2023.12.18 - ovis-hpc/ovis-wiki GitHub Wiki
Version 4.4.1 Release
- A decision has been made to release OVIS-4.4.1 with a known race condition. The code has been running stably on production machines for at least 6 months. V4.4.1 has bug fixes and improvements in stats commands. It has no core functionality changes from the previous version, v4.3.1.
- The known bug is a race condition that occurred when the test scale was 140,000 sets aggregated to one LDMSD. The connections between sampler daemons and the 1st-level aggregators were disconnected and reconnected repeatedly. There were three aggregation levels.
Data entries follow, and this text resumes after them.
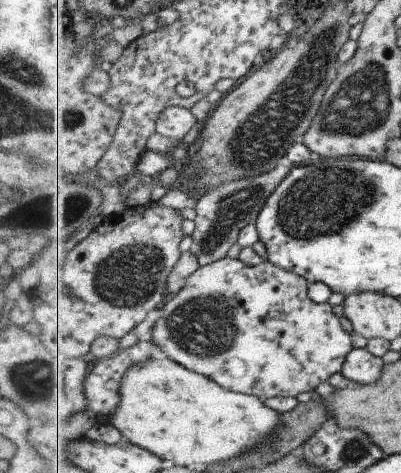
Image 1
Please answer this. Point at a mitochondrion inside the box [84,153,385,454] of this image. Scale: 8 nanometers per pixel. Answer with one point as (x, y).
(322, 203)

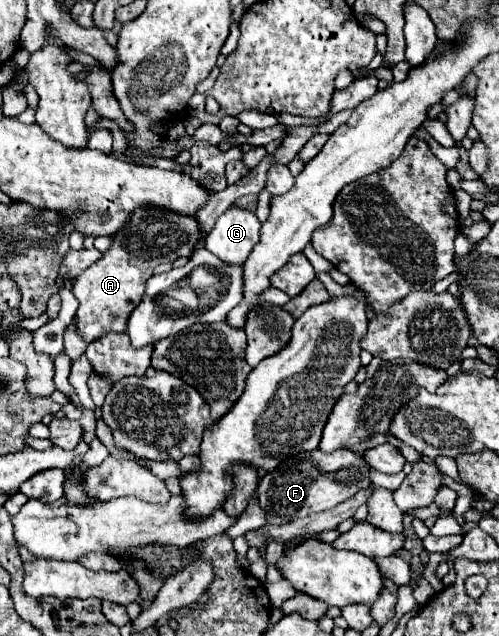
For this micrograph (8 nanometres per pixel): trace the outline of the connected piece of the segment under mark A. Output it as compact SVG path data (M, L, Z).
M140 206L126 224L112 236L112 246L98 262L86 268L72 286L80 302L78 332L94 342L108 332L126 332L130 312L144 296L144 284L160 262L174 262L180 256L190 256L202 240L202 228L194 216L184 216L160 206Z

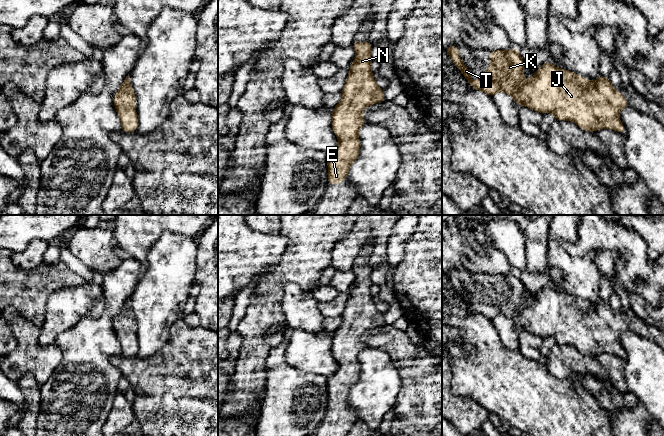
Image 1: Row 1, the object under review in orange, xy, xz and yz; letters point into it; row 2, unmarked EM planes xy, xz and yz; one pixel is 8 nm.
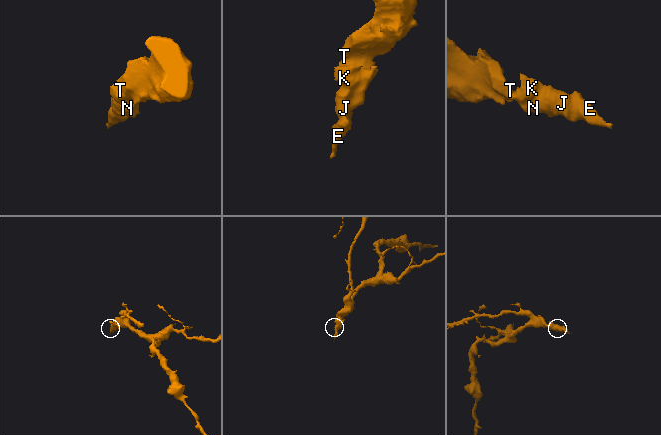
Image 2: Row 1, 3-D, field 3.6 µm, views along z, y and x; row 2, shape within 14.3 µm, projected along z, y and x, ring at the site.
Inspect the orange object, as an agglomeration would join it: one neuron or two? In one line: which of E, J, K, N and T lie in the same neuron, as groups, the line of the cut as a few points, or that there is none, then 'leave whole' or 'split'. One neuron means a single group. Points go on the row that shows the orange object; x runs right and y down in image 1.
E J K N T | no cut | leave whole

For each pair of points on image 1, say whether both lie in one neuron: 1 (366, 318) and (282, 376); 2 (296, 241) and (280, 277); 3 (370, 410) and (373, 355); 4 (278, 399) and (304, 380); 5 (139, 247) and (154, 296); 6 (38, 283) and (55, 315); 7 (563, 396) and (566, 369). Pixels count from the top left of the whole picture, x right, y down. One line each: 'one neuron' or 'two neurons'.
1: two neurons
2: one neuron
3: one neuron
4: one neuron
5: two neurons
6: two neurons
7: two neurons

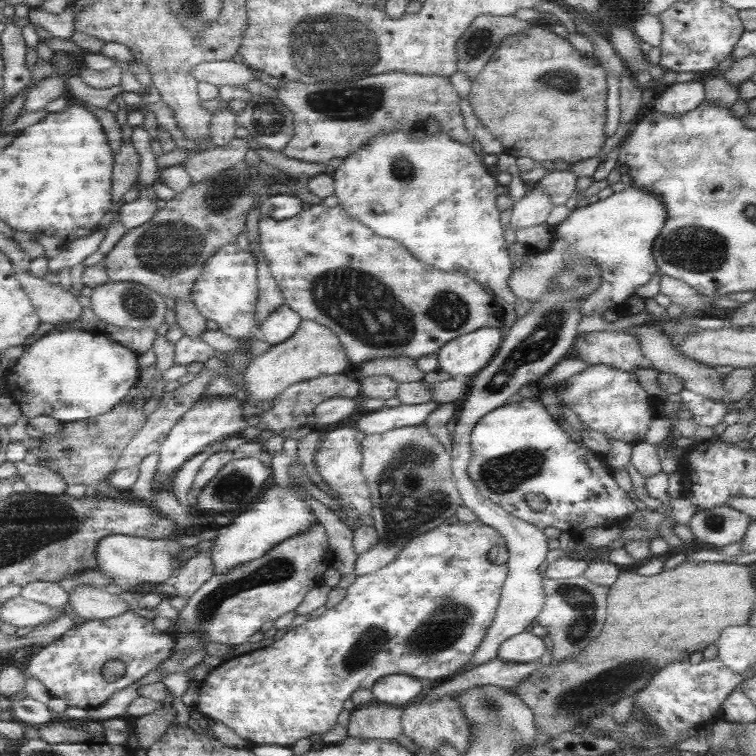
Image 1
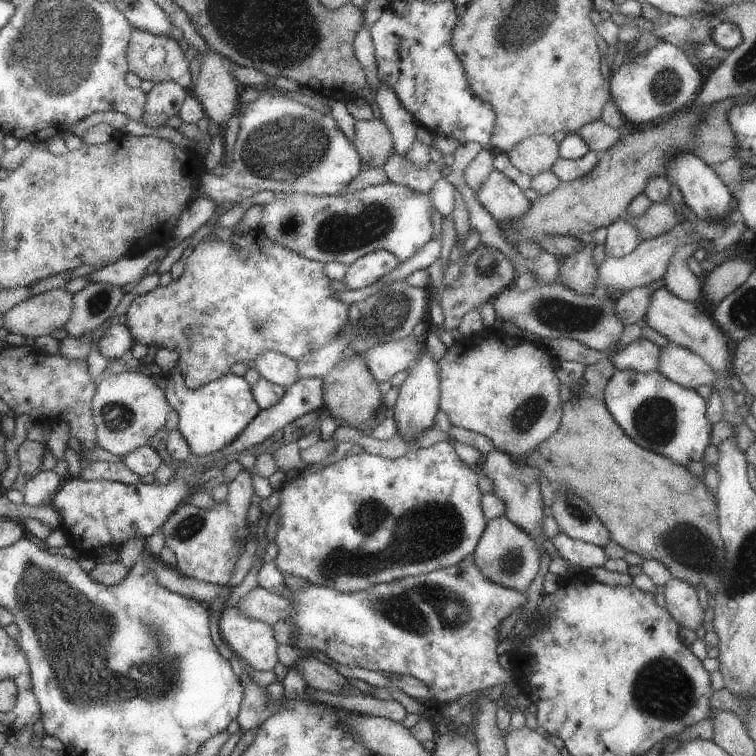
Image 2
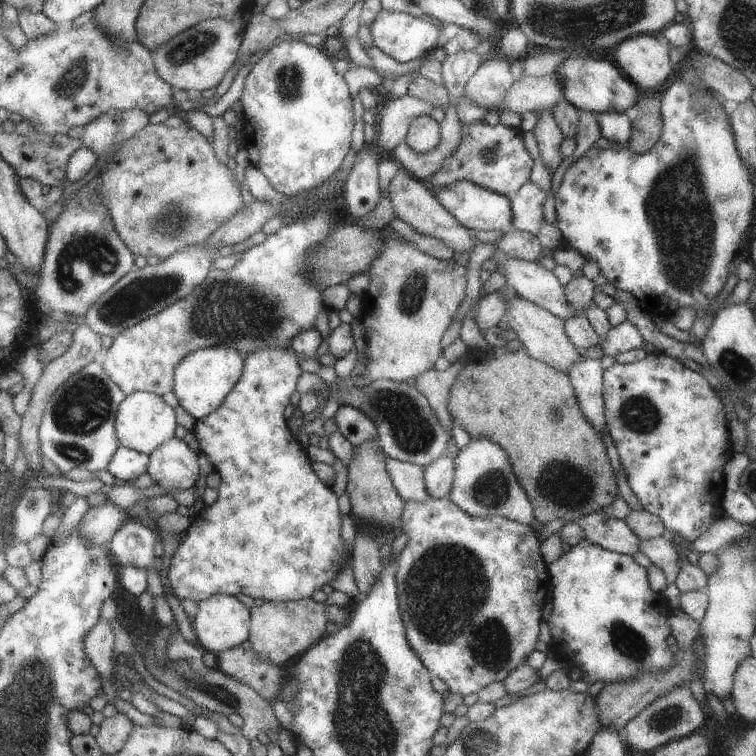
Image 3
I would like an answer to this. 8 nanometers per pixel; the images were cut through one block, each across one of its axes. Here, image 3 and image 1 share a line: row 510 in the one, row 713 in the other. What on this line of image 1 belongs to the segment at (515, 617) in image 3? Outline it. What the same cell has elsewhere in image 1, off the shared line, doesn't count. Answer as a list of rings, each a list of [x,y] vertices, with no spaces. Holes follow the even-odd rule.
[[[451,698],[406,706],[400,716],[400,727],[403,736],[407,736],[417,747],[427,748],[431,752],[442,744],[448,744],[457,754],[462,755],[472,740],[472,730],[460,713],[460,706]]]

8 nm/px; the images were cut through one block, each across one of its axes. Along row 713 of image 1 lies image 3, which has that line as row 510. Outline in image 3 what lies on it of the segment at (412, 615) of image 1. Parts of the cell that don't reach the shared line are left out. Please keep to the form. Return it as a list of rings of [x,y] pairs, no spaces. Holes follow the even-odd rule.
[[[269,346],[269,348],[261,348],[253,354],[249,354],[246,358],[246,364],[243,370],[242,378],[234,390],[230,392],[226,400],[223,400],[221,407],[217,411],[211,412],[205,418],[199,419],[193,427],[199,449],[204,452],[208,460],[212,463],[213,470],[218,472],[221,480],[218,486],[218,499],[210,506],[202,506],[192,512],[193,519],[191,526],[185,531],[183,542],[179,544],[176,551],[172,554],[172,559],[168,567],[165,577],[165,594],[173,594],[182,604],[185,600],[191,600],[199,603],[201,600],[207,600],[215,594],[225,594],[231,596],[239,596],[246,594],[254,598],[262,598],[267,601],[285,601],[297,600],[301,598],[310,598],[315,590],[319,590],[321,586],[329,584],[333,580],[333,576],[337,572],[341,572],[341,568],[347,564],[349,558],[349,550],[345,546],[345,542],[341,540],[341,514],[339,514],[339,506],[335,502],[335,494],[325,486],[323,481],[319,480],[317,474],[313,474],[314,470],[309,468],[307,456],[301,450],[301,446],[297,444],[297,438],[293,438],[293,433],[289,429],[288,418],[285,418],[285,408],[291,402],[291,392],[295,390],[295,384],[298,384],[298,378],[303,374],[303,370],[297,366],[301,362],[301,358],[291,350],[291,348],[279,348],[279,346]]]

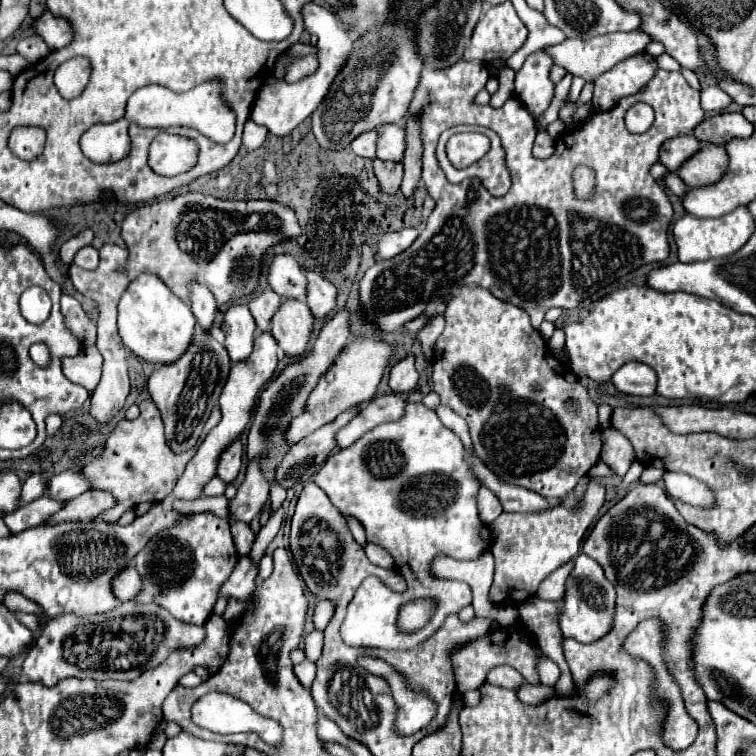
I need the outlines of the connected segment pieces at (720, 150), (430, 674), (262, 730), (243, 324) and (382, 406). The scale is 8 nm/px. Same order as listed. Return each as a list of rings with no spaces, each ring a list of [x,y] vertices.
[[[703,146],[703,152],[699,156],[693,156],[683,164],[683,168],[677,172],[681,180],[689,188],[701,188],[701,186],[711,186],[719,182],[729,168],[729,156],[723,146]]]
[[[451,614],[445,618],[443,626],[441,626],[441,636],[439,638],[429,638],[427,642],[411,648],[411,650],[395,650],[395,666],[401,668],[403,674],[407,674],[409,680],[415,680],[413,684],[419,684],[423,690],[427,690],[435,702],[437,702],[437,718],[435,718],[435,726],[433,732],[441,730],[441,726],[445,724],[449,712],[451,712],[451,700],[455,694],[455,676],[453,676],[453,666],[451,666],[451,652],[459,646],[465,644],[467,640],[475,640],[479,636],[485,636],[491,630],[493,620],[491,618],[471,618],[469,622],[461,622],[457,614]]]
[[[211,692],[193,704],[193,722],[201,728],[219,734],[255,732],[269,743],[278,744],[283,737],[283,729],[274,720],[255,714],[241,700]]]
[[[233,304],[225,312],[225,320],[221,330],[225,332],[225,348],[229,352],[231,362],[247,360],[247,356],[253,352],[255,342],[255,320],[245,304]]]
[[[383,394],[373,398],[369,404],[363,406],[359,416],[347,424],[347,428],[339,430],[337,436],[337,446],[347,448],[353,442],[357,442],[363,434],[367,434],[371,428],[385,424],[385,422],[395,422],[405,414],[407,400],[401,394]]]

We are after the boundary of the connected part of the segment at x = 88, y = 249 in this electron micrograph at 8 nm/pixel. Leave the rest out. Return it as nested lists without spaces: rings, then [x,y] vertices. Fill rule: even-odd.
[[[85,246],[75,254],[73,264],[79,266],[79,268],[85,268],[85,270],[95,270],[97,264],[99,264],[99,254],[93,246]]]

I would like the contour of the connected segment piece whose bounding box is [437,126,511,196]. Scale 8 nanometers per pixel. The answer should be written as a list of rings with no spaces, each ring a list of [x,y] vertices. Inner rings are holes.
[[[455,126],[445,130],[437,144],[437,162],[439,162],[439,168],[445,172],[447,180],[453,182],[453,184],[459,184],[463,178],[479,178],[484,183],[485,188],[494,196],[505,195],[511,187],[511,176],[507,166],[505,166],[505,150],[501,146],[501,140],[495,132],[491,132],[487,128],[481,128],[481,126]],[[467,130],[483,132],[485,136],[489,136],[489,154],[485,158],[481,158],[477,164],[469,166],[469,168],[453,168],[451,162],[447,160],[447,140],[453,134],[467,132]]]

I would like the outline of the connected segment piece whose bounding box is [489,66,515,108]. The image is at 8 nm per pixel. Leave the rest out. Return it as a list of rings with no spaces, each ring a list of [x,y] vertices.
[[[505,66],[499,72],[499,76],[497,76],[499,90],[497,90],[497,94],[491,96],[491,102],[489,102],[493,108],[501,108],[501,104],[513,96],[513,76],[515,76],[515,72],[509,66]]]

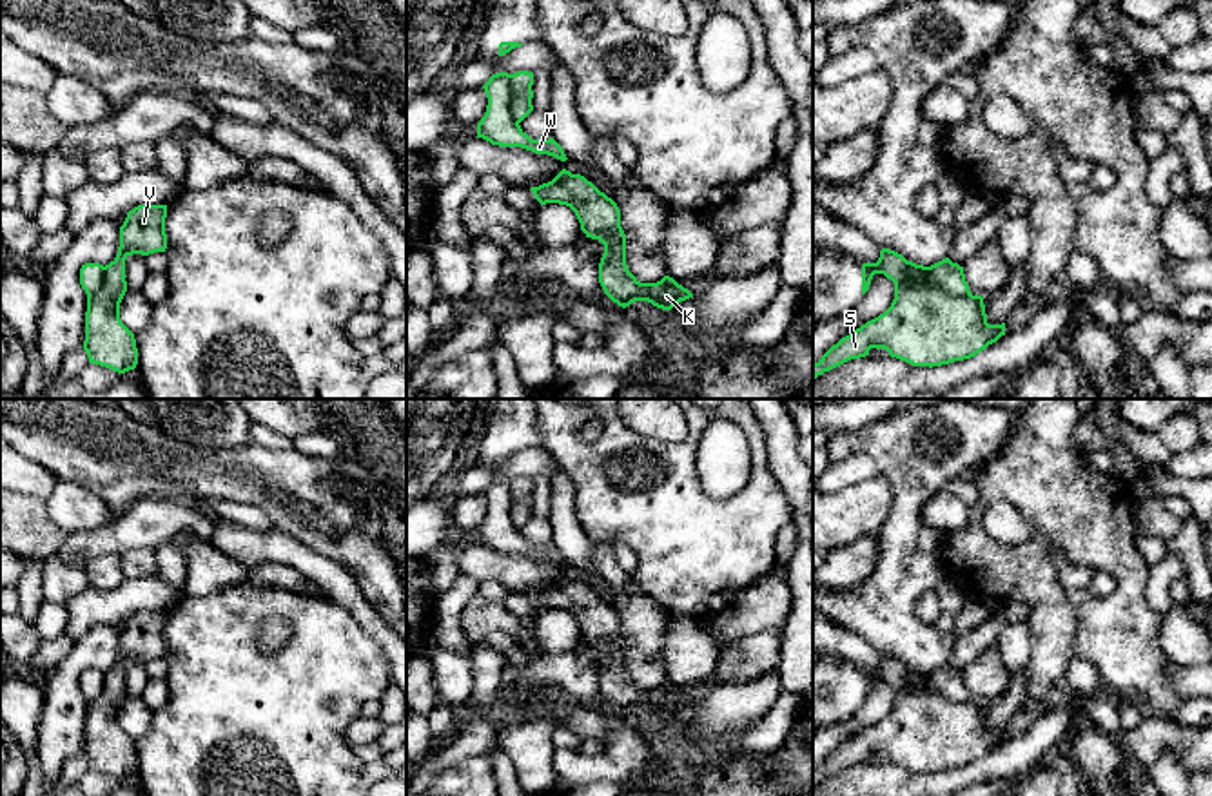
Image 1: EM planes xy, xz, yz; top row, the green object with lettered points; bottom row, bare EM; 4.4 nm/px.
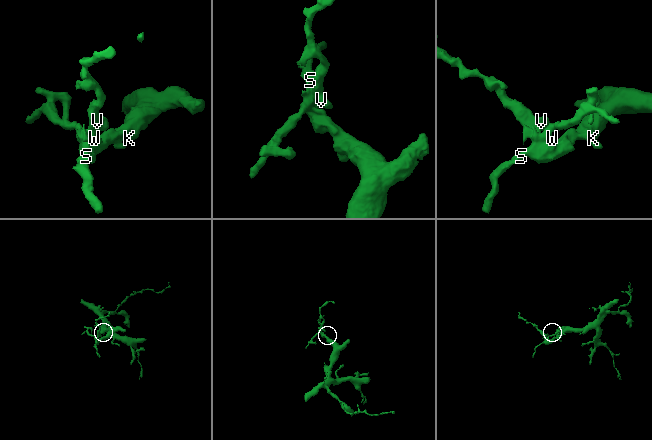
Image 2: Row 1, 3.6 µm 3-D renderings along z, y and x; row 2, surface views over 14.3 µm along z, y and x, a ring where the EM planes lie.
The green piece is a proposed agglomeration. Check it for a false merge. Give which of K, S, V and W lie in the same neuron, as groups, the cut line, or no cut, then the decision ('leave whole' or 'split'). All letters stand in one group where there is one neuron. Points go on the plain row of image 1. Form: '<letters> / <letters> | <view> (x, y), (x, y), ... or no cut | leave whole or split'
K S V / W | yz (895, 689), (929, 688), (953, 702), (971, 700) | split

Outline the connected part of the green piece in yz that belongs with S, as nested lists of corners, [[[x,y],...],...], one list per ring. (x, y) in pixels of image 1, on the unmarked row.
[[[929,687],[918,691],[894,691],[891,713],[878,723],[867,727],[853,740],[833,751],[818,769],[813,771],[813,787],[851,765],[869,762],[871,754],[884,754],[891,763],[913,772],[942,772],[971,765],[989,751],[1005,742],[1005,729],[989,731],[982,702],[953,704]]]

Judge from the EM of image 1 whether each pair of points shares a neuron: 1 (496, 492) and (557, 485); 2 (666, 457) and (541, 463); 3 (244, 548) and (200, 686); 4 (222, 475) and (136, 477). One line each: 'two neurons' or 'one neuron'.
1: one neuron
2: two neurons
3: two neurons
4: one neuron

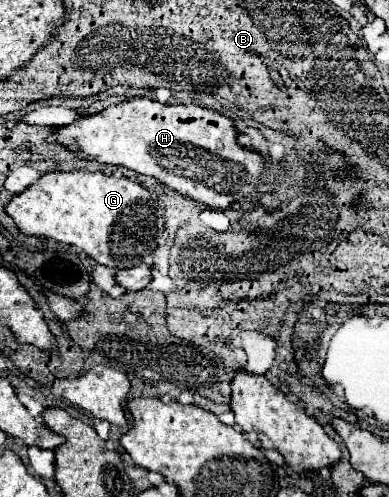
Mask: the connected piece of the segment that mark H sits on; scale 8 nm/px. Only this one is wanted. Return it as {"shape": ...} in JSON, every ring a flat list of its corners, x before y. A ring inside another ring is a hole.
{"shape":[[131,98,57,128,45,142,63,144,77,158,117,164,153,176,191,200,225,210,241,196,253,194,253,182,259,182,265,174,263,158,241,148,235,142,237,134,233,122,215,110,197,104,167,106,151,98]]}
It did not surface when there was only one aggregation level.
Version 4.5.1 Testing Plan
- We plan to address the race condition mentioned above in V4.5.1.
- V4.5.1 contains significant capabilities; hence, the version moves from V4.4.1 to V4.5.1.
A path forward for LDMSD's samplers
- We will brainstorm on a path forward for LDMSD's sampler in our future Best Practices discussion.
- Chris brought up the direction of LDMSD's samplers to handle multiple devices or jobs.
- Creating a single metric set that contains arrays and/or lists of records.
- Creating multiple metric sets for each device or job.
- Jim mentioned that we are adding a new support for configuring a plugin multiple configurations. This could be another option for LDMSD's samplers.